一単元をノンストップで進み、今日の業務は終了だ。一気に復習したが、頭の情報は整理されており、復習さえ怠らなければこれからもいけそうだった。

「はぁー終わったー」

みっちり3時間の家庭教師。時刻は21時手前だった。固まった体をうんと伸ばすとあくびが溢れた。

帰り支度をしている恋咲先輩をチラッと見ると少しお疲れのように見える。

ふと俺は疑問を口にした。

「恋咲先輩って何でバイトしてるんすか?」

「何でって、生活のためです」

恋咲先輩は少し驚きながらもすらりと答えてくれた。さも当然のようにあっさりと。間が空いてからバツの悪い返事を返した。

「あー、あんま聞かないほうがいいやつ?」

「気をつかってくれなくて結構です」

そっけない返事。俺はさらに思ったことを言葉に乗せる。

「なんかお嬢様かと思ってました。言葉遣いとか、見た目とか」

「私の見た目そんなにお嬢様っぽいですか?何もしていないのですけれど」

自分の体を見て首を傾げる恋咲先輩。

肌の露出が最小限のかっちりとした今日の服装はいつもの制服とは一味違う。

しかし黒縁メガネをかけていても彼女自身が持つ華は抑えられていなかった。地味な女性というより芸能人の変装だ。

だからこそ何もしていないのは流石に意外に思った。美意識の強いタイプだと勝手に勘違いしていたからだ。
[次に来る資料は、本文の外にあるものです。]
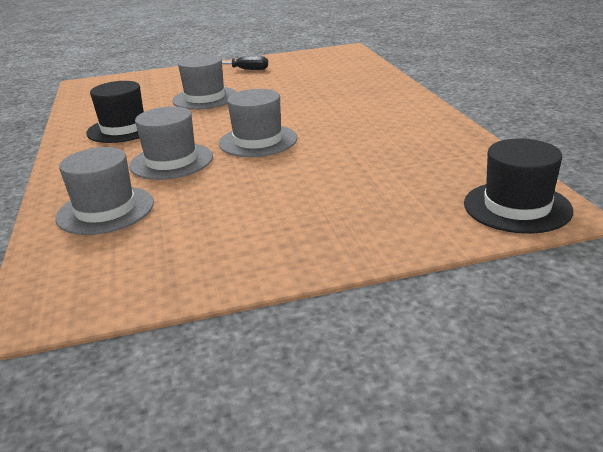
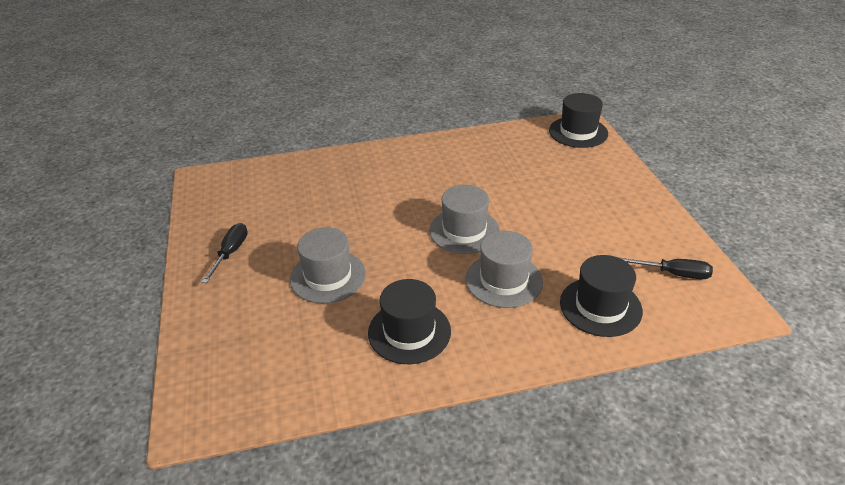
camera: 90 degrees left, 10 degrees up
(105, 210) = (600, 306): grey hat -> black hat
(137, 265) = (674, 274): none -> black screwdriver

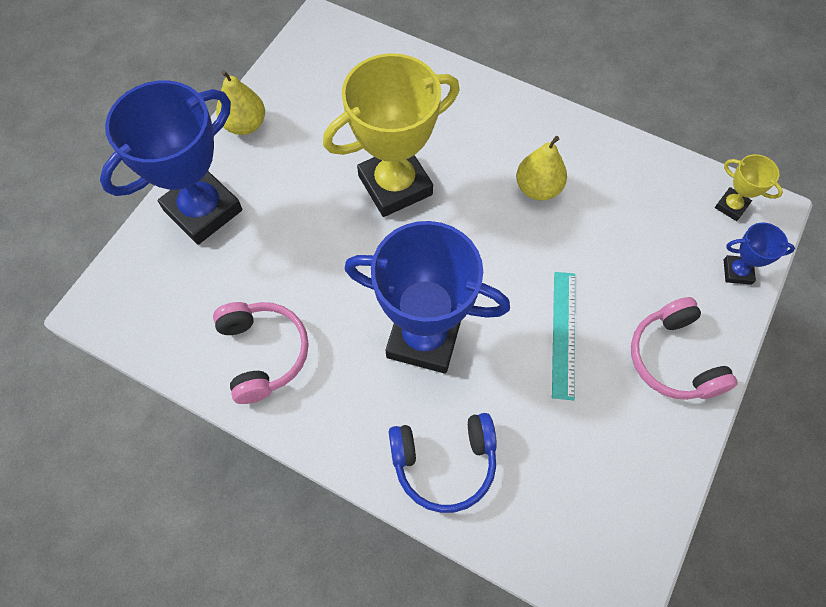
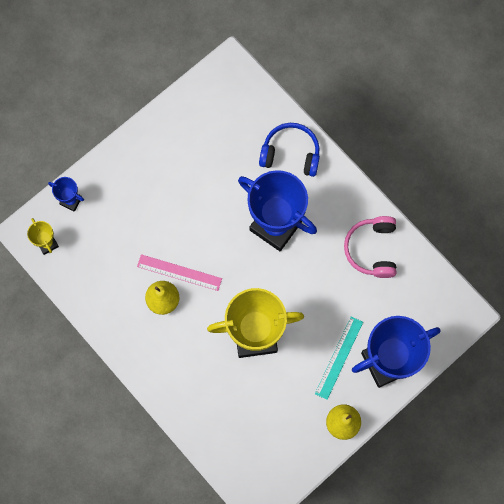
camera: 160 degrees left, 10 degrees up
(534, 229) = (179, 272): none -> pink ruler
(563, 333) = (193, 200): turquoise ruler -> turquoise ruler (339, 357)
(673, 359) = (139, 164): pink headphones -> none

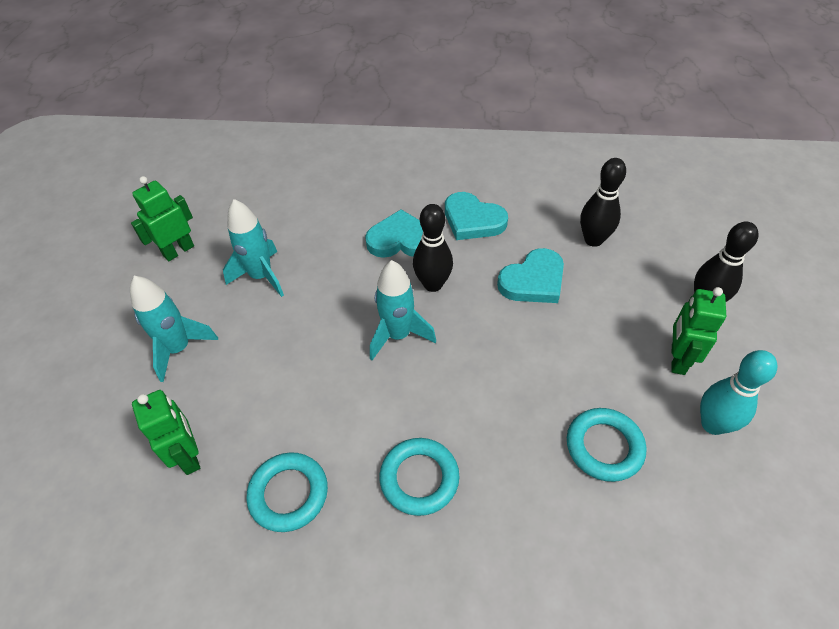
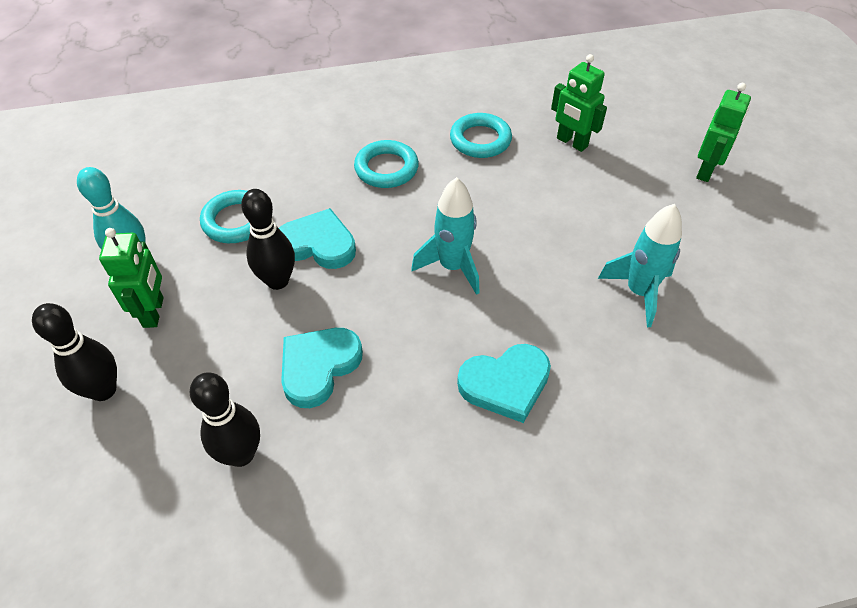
camera: 160 degrees right, 0 degrees up
(178, 251) = (760, 298): green robot -> green robot (706, 171)
(179, 349) = (653, 206): turquoise rocket -> none
(433, 284) = (438, 332): black bowling pin -> black bowling pin (277, 281)
(473, 220) = (420, 444): turquoise heart -> turquoise heart (318, 244)

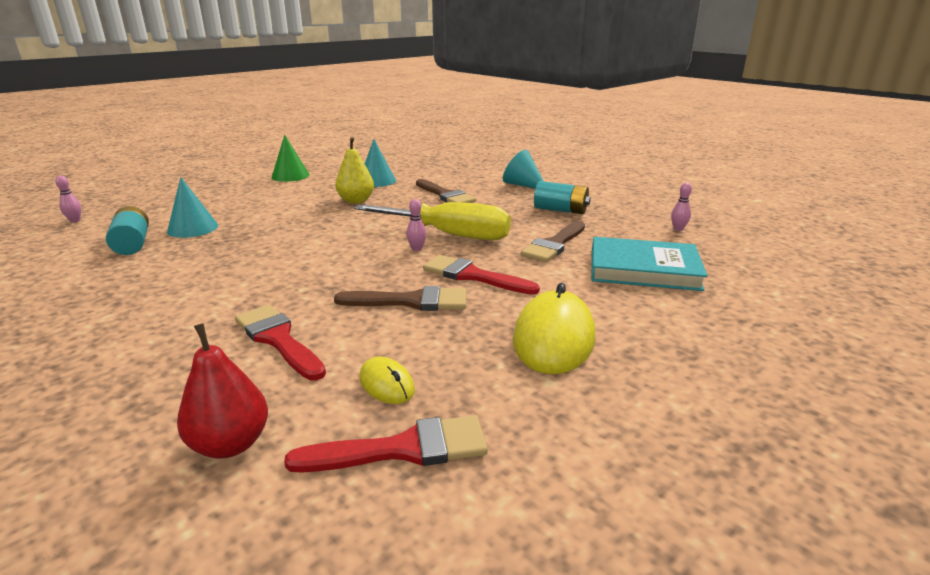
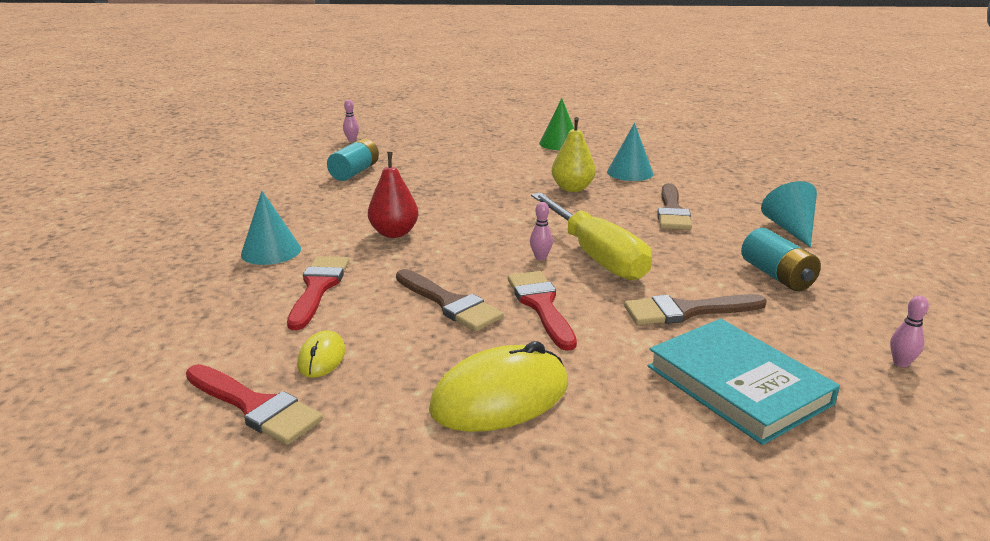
camera: 45 degrees right, 0 degrees up
(193, 228) = (409, 172): turquoise cone -> turquoise cone (271, 251)
(230, 444) = (190, 343): red pear -> red pear (394, 233)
「それですっぴんとか芸能界行った方がいいんじゃないですか?」

「人に見られるのはあまり好きではないです」

「そうですか」

会話はそこで途切れる。

恋咲先輩の帰り支度も済んだように見えたので俺は立ち上がり玄関まで送ろうと思った。だが、彼女は言葉をこぼした。少し陰りのある声で。

「私の家は、決して裕福とは言えないんですよ」

俺はまた椅子に座り恋咲先輩の方を向く。

これ以上個人事情に踏み込む気はない。だから俺は少し別の角度の質問を飛ばした。

「でも何で家庭教師?」

その質問に恋咲先輩の眉がぴくりと動いた。

「強いてできることといえば勉強なので」

「へえ、頭いいんすか?」

「ま、まあ」

なんだかはっきりしない返事だ。でも確かに恋咲先輩は頭が悪い俺みたいな人には見えない。現に教え方もうまかった。きっとかなり勉強している方だろう。

「でも真夏先輩みたいな人がいたら凹みません?上には上がいるっていうか」

俺は半年以上、学年2位である真夏先輩と生徒会活動を共にしてきたのだ。彼女の凄さはそれなりにわかっているつもり。真夏先輩は天真爛漫で時々突飛なことを言い出すこともあるが、とてつもなく頭がいいことだけは一緒に過ごしていくうちにひしひしと感じることが多い。

そして、それは読書研究会という謎の組織で一緒に活動している恋咲先輩なら俺と同じくらい感じるはずだ。

「そうですね。真夏には生徒会活動を両立しながらで、とてもすごいと思います。でも、私だって譲る気はありません」

この人の言っている意味がわからなかった。いや、思考が追いついていなかった。

「何が?」

「学年一位だと特別推薦がもらえるんですよ。行きたい大学に学費全額免除でいけるという」

俺は鈍い思考力で必死にこの人が何のことを言っているのか考えた。

頭の中の情報が錯綜している。

「・・・うん?」

譲る?特別推薦?

だんだんと追いついてきた脳の回転を経て、俺は単刀直入に聞いた。

「あなたは学年何位なんですか?」

「一位です」

彼女はまた、さも当然のように答えた。